Tueries en Syrie : Ahmed Al-Charaa confronté au premier grand défi de sa présidence

Les efforts du président par intérim, pour consolider sa mainmise sur la Syrie et assurer une transition pacifique sont mis à mal par les affrontements sanglants entre les partisans de l’ancien dictateur Al-Assad et ceux du nouveau régime.

Le Monde – Trois mois après avoir chassé du pouvoir le dictateur syrien Bachar Al-Assad, le 8 décembre 2024, le président par intérim, Ahmed Al-Charaa, fait face au premier véritable test de sa gouvernance. Les efforts que l’ancien chef du groupe islamiste sunnite Hayat Tahrir Al-Cham (HTC) a entrepris pour polir son image auprès des Syriens et de la communauté internationale, consolider sa mainmise sur la Syrie et assurer une transition pacifique dans un pays rendu exsangue par la dictature des Al-Assad, ont été balayés en l’espace de trois jours.
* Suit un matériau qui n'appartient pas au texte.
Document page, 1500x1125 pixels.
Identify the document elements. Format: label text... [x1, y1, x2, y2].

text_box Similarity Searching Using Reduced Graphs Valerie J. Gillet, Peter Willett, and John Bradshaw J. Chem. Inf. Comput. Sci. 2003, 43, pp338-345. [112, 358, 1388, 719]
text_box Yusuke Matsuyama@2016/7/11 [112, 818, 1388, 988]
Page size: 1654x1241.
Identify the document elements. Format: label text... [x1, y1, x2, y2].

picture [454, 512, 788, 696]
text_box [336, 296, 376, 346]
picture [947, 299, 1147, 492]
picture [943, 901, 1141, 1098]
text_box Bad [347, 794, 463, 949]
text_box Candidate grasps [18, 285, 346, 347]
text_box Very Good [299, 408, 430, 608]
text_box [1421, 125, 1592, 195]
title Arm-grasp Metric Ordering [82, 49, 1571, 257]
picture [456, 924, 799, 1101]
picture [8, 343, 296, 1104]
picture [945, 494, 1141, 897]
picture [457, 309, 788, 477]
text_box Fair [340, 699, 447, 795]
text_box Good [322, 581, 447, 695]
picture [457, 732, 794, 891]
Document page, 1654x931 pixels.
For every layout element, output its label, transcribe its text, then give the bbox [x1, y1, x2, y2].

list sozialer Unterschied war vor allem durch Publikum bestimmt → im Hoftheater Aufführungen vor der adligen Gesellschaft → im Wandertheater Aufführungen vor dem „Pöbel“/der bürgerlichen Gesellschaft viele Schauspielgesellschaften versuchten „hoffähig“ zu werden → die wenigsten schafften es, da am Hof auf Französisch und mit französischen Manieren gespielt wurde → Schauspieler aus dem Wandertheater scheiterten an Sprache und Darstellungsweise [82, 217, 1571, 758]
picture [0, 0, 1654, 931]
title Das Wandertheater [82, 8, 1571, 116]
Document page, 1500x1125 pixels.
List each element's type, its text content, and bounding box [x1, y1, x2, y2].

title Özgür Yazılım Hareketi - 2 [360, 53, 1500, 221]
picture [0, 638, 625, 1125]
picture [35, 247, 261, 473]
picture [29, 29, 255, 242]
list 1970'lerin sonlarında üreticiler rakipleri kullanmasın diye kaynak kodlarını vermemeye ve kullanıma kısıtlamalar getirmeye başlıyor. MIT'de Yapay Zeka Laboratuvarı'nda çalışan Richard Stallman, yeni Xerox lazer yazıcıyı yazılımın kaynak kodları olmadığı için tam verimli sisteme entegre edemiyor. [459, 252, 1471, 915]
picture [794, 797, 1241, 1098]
Les plaies de treize ans de guerre civile, un temps oblitérées par l’euphorie de la libération des griffes du régime d’Al-Assad, se sont rouvertes, béantes, le 6 mars. Menacé de perdre le contrôle de bastions alaouites du centre et de l’ouest du pays sous les attaques de partisans du président déchu, Ahmed Al-Charaa est tombé dans le piège qu’ils lui ont tendu. Ce dernier a été débordé par les factions islamistes radicales qui lui sont alliées et par les partisans sunnites ayant répondu à son appel à la mobilisation générale, faute d’hommes en nombre suffisant parmi les troupes disciplinées qui lui répondent.

Fractures confessionnelles

 

Des djihadistes étrangers, des factions armées et des miliciens sunnites, chauffés à blanc par les discours incendiaires de prédicateurs salafistes, ont laissé libre cours à leur haine contre la minorité alaouite. Celle-ci est accusée des crimes du clan Al-Assad dont elle a constitué, de gré, mais aussi souvent de force, la base du pouvoir. Loin des discours d’ouverture et d’inclusivité prônés par Ahmed Al-Charaa et son entourage, les exactions contre de centaines de civils alaouites ont ramené la Syrie à ses fractures confessionnelles.

Ces agissements révèlent les écueils de la stratégie de consolidation du pouvoir, adoptée par Ahmed Al-Charaa. Après une prise de pouvoir relativement aisée, facilitée par l’effondrement de l’armée syrienne, le nouveau dirigeant de Damas a cherché à bâtir sur le succès de la restructuration du groupe HTC et de sa gouvernance dans la province d’Idlib, dans le nord-ouest du pays, depuis 2017. Mais, contrairement à Idlib, la Syrie est un vaste pays morcelé, multiconfessionnel et multiethnique.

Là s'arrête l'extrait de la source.